Given a novel protein it is very important to know if it is a DNA-binding protein, because DNA-binding proteins participate in the fundamental role to regulate gene expression. In this work, we propose a parallel fusion between a classifier trained using the features extracted from the gene ontology database and a classifier trained using the dipeptide composition of the protein. As classifiers the support vector machine (SVM) and the 1-nearest neighbour are used. Matthews's correlation coefficient obtained by our fusion method is approximately 0.97 when the jackknife cross-validation is used; this result outperforms the best performance obtained in the literature (0.924) using the same dataset where the SVM is trained using only the Chou's pseudo amino acid based features. In this work also the area under the ROC-curve (AUC) is reported and our results show that the fusion permits to obtain a very interesting 0.995 AUC. In particular we want to stress that our fusion obtains a 5% false negative with a 0% of false positive. Matthews's correlation coefficient obtained using the single best GO-number is only 0.7211 and hence it is not possible to use the gene ontology database as a simple lookup table. Finally, we test the complementarity of the two tested feature extraction methods using the Q-statistic. We obtain the very interesting result of 0.58, which means that the features extracted from the gene ontology database and the features extracted from the amino acid sequence are partially independent and that their parallel fusion should be studied more.
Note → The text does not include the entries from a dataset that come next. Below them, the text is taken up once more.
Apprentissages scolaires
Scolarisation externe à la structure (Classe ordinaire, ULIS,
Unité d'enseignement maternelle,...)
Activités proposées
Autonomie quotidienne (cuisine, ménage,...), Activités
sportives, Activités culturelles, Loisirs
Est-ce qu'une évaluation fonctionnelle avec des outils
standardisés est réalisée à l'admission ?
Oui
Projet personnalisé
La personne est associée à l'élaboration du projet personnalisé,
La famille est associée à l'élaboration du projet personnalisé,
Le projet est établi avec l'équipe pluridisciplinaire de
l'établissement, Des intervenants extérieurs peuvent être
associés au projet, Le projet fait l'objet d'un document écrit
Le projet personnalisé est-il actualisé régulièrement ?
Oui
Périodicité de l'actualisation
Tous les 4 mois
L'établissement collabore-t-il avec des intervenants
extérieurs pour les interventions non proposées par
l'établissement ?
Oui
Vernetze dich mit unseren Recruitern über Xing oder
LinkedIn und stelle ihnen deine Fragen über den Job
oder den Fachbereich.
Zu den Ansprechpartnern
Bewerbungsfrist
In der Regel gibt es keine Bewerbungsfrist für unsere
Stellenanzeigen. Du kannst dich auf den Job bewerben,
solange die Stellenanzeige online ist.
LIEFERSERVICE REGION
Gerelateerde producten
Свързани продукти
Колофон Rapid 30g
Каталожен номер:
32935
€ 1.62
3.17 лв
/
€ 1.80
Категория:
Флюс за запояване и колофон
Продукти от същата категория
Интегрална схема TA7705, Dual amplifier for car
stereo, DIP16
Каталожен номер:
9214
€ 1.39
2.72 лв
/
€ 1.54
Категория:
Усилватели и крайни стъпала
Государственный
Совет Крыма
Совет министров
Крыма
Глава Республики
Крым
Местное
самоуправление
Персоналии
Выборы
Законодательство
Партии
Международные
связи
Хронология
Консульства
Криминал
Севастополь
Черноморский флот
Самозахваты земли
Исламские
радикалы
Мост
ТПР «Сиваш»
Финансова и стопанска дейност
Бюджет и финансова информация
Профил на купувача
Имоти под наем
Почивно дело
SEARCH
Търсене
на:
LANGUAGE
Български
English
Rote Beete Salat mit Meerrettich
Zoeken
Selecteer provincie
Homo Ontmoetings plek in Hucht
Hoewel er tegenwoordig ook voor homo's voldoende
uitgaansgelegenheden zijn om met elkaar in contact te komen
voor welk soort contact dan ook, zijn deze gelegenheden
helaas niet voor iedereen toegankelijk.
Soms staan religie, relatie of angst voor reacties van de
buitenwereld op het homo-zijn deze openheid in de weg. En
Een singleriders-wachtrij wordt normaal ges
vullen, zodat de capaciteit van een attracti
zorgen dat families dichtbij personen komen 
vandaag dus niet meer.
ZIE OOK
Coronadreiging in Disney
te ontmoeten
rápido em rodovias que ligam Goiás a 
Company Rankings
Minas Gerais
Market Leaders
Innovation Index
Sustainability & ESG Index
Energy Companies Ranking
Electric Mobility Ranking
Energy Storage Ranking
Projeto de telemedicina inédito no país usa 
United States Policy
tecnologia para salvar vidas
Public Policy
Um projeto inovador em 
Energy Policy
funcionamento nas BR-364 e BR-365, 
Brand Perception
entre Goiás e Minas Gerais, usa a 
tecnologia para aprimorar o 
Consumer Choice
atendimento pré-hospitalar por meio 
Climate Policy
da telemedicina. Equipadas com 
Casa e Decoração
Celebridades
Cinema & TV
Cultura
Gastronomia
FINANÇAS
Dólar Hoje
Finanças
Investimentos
对于一种新的蛋白质,了解它是否为DNA结合蛋白非常重要,因为DNA结合蛋白在调节基因表达的基本作用中发挥着作用。在这项工作中,我们提出了一种并行融合方法,将使用从基因本体数据库中提取的特征训练的分类器与使用蛋白质二肽组成训练的分类器进行融合。分类器采用支持向量机(SVM)和1-最近邻算法。当使用留一法交叉验证时,我们的融合方法得到的马修斯相关系数约为0.97;该结果优于文献中使用相同数据集获得的最佳性能(0.924),在文献中SVM仅使用基于周的伪氨基酸特征进行训练。在这项工作中,还报告了ROC曲线下面积(AUC),我们的结果表明,融合能够获得非常可观的0.995的AUC。特别要强调的是,我们的融合方法得到的假阴性率为5%,假阳性率为0%。使用单个最佳GO编号获得的马修斯相关系数仅为0.7211,因此不可能将基因本体数据库用作简单的查找表。最后,我们使用Q统计量测试了两种测试特征提取方法的互补性。我们得到了非常可观的0.58的结果,这意味着从基因本体数据库中提取的特征和从氨基酸序列中提取的特征部分独立,它们的并行融合值得进一步研究。